PROBLEM —
What is needed is every line from the one holding "focal_35mm: 235" to the last line of the data below, printed exactly and without pictures.

DATA EXCERPTS —

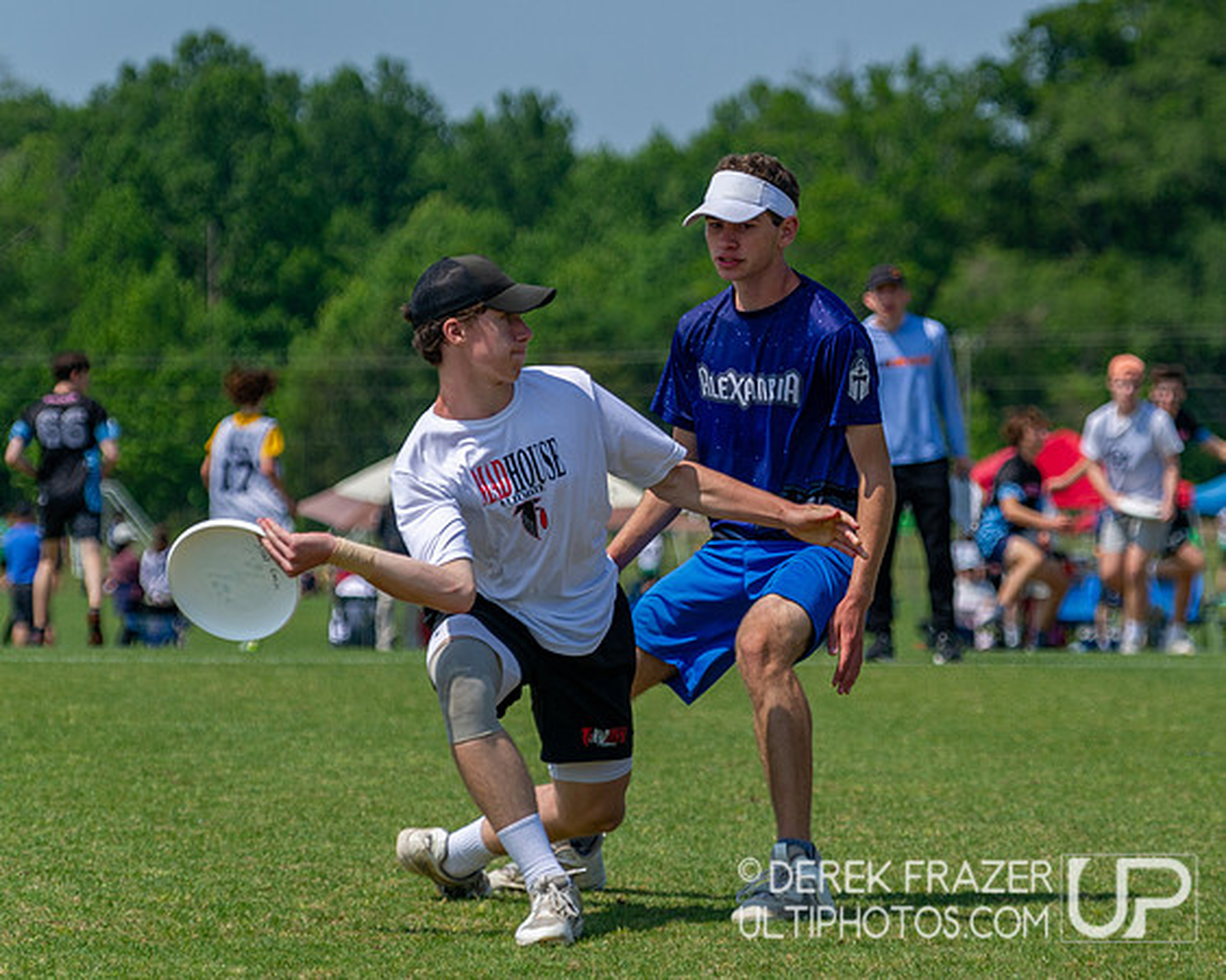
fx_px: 8517
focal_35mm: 235
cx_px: 803
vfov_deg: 6.6
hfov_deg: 8.2
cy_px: 382
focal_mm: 145
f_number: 4
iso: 220
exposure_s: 1/3200
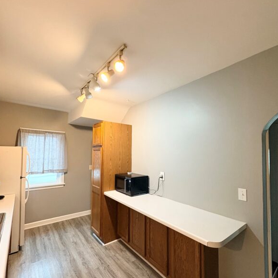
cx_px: 140
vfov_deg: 83.9
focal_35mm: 17
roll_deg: -0.4
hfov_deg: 84.0
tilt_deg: +3.3
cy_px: 148
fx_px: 154
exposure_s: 1/60
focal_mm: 2.22
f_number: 2.2
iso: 400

EXERCISE RESPONSE —
focal_35mm: 235
cx_px: 803
vfov_deg: 6.6
hfov_deg: 8.2
cy_px: 382
focal_mm: 145
f_number: 4
iso: 220
exposure_s: 1/3200
cx_px: 140
vfov_deg: 83.9
focal_35mm: 17
roll_deg: -0.4
hfov_deg: 84.0
tilt_deg: +3.3
cy_px: 148
fx_px: 154
exposure_s: 1/60
focal_mm: 2.22
f_number: 2.2
iso: 400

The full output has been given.